==== SOURCE TEXT ====
Fungal biomass quantification

Five replica infected plants were randomly selected and harvested at 0, 1, 3, 7, 14, 21, 28 and 42 dpi for q-RT-PCR analysis. Each sample consisted of a 5-mm segment of the stem tissue around the point of inoculation. This was immediately frozen in liquid nitrogen and ground to a fine powder with a mortar and pestle. Genomic DNA was extracted using a Qiagen DNeasy Plant mini kit (Qiagen, Hilden, Germany) according to the manufacturer's protocol.

For detection of F. circinatum DNA, the specific and highly sensitive primers FCIR-F and FCIR-R (Ioos et al., 2009) were employed, as they recognize repeated target sequences in the intergenic spacer (IGS) region of the nuclear ribosomal DNA which are present in high copy numbers. The P. radiata NEEDLY (NLY ) gene (GenBank accession number U76757) was used as an endogenous gene to normalize differences in DNA template amounts. The primers NLY-F (5′-GCAGTGAGAGCGATGAAAGGAA-3′) and NLY-R (5′-TCTCCTGGTTCCGTGACAATGA-3′), which generate a 121-bp amplicon, were designed with the aid of Primer Express software 3.0 (Applied Biosystems, Foster City, CA, USA). The fungal target sequence and the plant endogenous gene were amplified in singleplex reactions, in a final volume of 20 μl. The reaction mix (15 μl per reaction) which was prepared independently was made up of 10 μl of 2X SYBR Green PCR master mix (Applied Biosystems) and 150 nM of each specific primer. This was added to each well in the reaction plate followed by 5 μl of DNA template previously adjusted to 20 ng μl−1. All PCR reactions were run in triplicate on a StepOnePlus Real-Time PCR System (Applied Biosystems), with the following cycling conditions: a first step at 95°C for 10 min to activate the AmpliTaq Gold DNA polymerase (Roche Diagnostics, Basel, Switzerland), followed by 40 amplification cycles consisting of 15 s denaturation at 95°C and 1 min annealing at 60°C.
====
▶ EXERCISE BRIEF:
In the fungal biomass quantification text, what size is the amplicon that the primers NLY-F and NLY-R generate?
==== RECORD EXCERPTS ====
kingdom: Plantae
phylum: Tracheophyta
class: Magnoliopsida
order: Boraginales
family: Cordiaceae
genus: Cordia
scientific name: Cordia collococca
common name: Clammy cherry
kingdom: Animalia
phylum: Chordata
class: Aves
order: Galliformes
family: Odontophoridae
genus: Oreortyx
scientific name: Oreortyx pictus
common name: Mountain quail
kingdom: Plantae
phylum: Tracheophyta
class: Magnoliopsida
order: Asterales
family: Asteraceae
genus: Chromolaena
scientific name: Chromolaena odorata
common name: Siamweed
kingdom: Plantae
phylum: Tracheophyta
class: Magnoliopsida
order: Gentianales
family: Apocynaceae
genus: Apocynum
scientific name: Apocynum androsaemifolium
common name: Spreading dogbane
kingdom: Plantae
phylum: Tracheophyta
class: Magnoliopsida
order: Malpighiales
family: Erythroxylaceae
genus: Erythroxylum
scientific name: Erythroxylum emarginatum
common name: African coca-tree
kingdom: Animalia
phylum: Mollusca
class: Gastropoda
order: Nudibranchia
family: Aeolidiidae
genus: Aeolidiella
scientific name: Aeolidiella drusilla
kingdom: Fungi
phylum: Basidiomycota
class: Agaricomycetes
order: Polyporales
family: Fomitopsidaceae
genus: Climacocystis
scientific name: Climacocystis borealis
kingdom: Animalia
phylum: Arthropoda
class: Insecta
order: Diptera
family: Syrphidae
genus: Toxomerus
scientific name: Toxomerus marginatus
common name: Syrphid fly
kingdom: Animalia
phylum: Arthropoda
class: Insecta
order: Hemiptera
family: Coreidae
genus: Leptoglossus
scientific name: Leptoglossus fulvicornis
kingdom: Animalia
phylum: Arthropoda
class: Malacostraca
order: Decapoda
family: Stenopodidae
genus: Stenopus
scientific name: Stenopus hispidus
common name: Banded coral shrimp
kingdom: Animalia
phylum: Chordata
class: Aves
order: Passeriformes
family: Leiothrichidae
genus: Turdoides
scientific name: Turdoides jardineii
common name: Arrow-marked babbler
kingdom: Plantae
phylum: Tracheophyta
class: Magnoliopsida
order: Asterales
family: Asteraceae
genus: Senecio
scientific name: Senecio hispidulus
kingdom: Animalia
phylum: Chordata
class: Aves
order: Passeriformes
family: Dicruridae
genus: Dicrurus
====
▶ EXERCISE SOLUTION:
121 bp